El desarrollo del decreto estuvo a cargo del Ministerio de Inteligencia Artificial y Desarrollo Digital, en conjunto con el Banco Nacional, los organismos gubernamentales pertinentes y el Centro Financiero Internacional de Astaná. Esto refleja un enfoque integral por parte de las autoridades para regular el sector.
Disposiciones clave del decreto
Una de las iniciativas centrales es el desarrollo de mecanismos para el uso de activos digitales y stablecoins en pagos transfronterizos. Las autoridades buscan proporcionar a las empresas canales adicionales para operaciones de exportación e importación dentro de un marco regulado. Esto es especialmente relevante en el contexto de las restricciones de sanciones globales.
Un bloque separado del decreto se dedica a llevar las operaciones con criptoactivos al ámbito legal. Se prevé la divulgación voluntaria de activos digitales que anteriormente se encontraban en plataformas extranjeras no reguladas, con su posterior transferencia a plataformas de proveedores nacionales. Para las personas físicas, se planea la exención del impuesto sobre la renta personal sobre los ingresos derivados de operaciones con activos digitales a través de la infraestructura regulada kazaja.
Minería y energía
El decreto también aborda la industria minera. Se introduce un mecanismo para el uso de gas natural y de petróleo asociado en yacimientos para la generación autónoma de electricidad. Esta energía podrá destinarse a la minería de criptomonedas si los recursos no son necesarios para las necesidades estatales. Esta decisión podría reducir significativamente los costos energéticos para los mineros y disminuir la huella ecológica de la industria.

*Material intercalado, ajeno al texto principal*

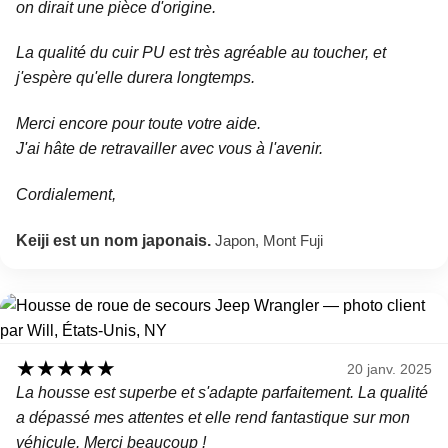
on dirait une pièce d'origine.
La qualité du cuir PU est très agréable au toucher, et
j'espère qu'elle durera longtemps.
Merci encore pour toute votre aide.
J'ai hâte de retravailler avec vous à l'avenir.
Cordialement,
Keiji est un nom japonais.
Japon, Mont Fuji
★
★
★
★
★
20 janv. 2025
La housse est superbe et s'adapte parfaitement. La qualité
a dépassé mes attentes et elle rend fantastique sur mon
véhicule. Merci beaucoup !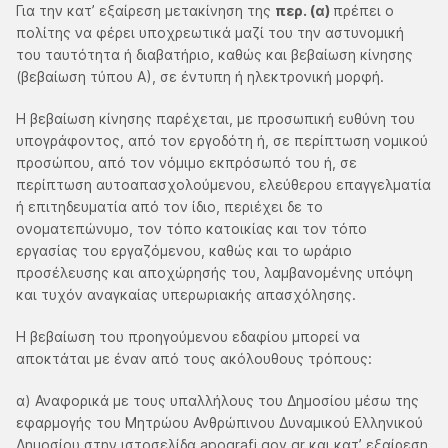
Για την κατ’ εξαίρεση μετακίνηση της
περ. (α)
πρέπει ο
πολίτης να φέρει υποχρεωτικά μαζί του την αστυνομική
του ταυτότητα ή διαβατήριο, καθώς και βεβαίωση κίνησης
(βεβαίωση τύπου Α), σε έντυπη ή ηλεκτρονική μορφή.
Η βεβαίωση κίνησης παρέχεται, με προσωπική ευθύνη του
υπογράφοντος, από τον εργοδότη ή, σε περίπτωση νομικού
προσώπου, από τον νόμιμο εκπρόσωπό του ή, σε
περίπτωση αυτοαπασχολούμενου, ελεύθερου επαγγελματία
ή επιτηδευματία από τον ίδιο, περιέχει δε το
ονοματεπώνυμο, τον τόπο κατοικίας και τον τόπο
εργασίας του εργαζόμενου, καθώς και το ωράριο
προσέλευσης και αποχώρησής του, λαμβανομένης υπόψη
και τυχόν αναγκαίας υπερωριακής απασχόλησης.
Η βεβαίωση του προηγούμενου εδαφίου μπορεί να
αποκτάται με έναν από τους ακόλουθους τρόπους:
α) Αναφορικά με τους υπαλλήλους του Δημοσίου μέσω της
εφαρμογής του Μητρώου Ανθρώπινου Δυναμικού Ελληνικού
Δημοσίου στην ιστοσελίδα apografi.gov.gr και κατ’ εξαίρεση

Además, el documento incluye el desarrollo de instrumentos financieros tokenizados (RWA) y una infraestructura nacional de cadena de bloques comercial. La implementación de las iniciativas se plasmará en un plan de acción independiente con plazos claros y responsables designados.
Recordemos que en otoño de 2025, el Banco Central de Kazajistán anunció la formación de una reserva estatal de criptomonedas por un monto de entre 500 millones y 1.000 millones de dólares. Este paso, combinado con el nuevo decreto, demuestra la visión estratégica de Astaná: Kazajistán aspira a convertirse en un centro regional para activos digitales.
Mi análisis: Este decreto no es una simple formalidad, sino un intento bien pensado de crear una jurisdicción completa para la industria cripto. Los incentivos fiscales y la legalización son un poderoso estímulo para atraer capital. Sin embargo, el éxito dependerá de qué tan transparente y conveniente resulte la infraestructura para los participantes del mercado. Las cuestiones de implementación práctica y la interacción con los reguladores internacionales siguen abiertas.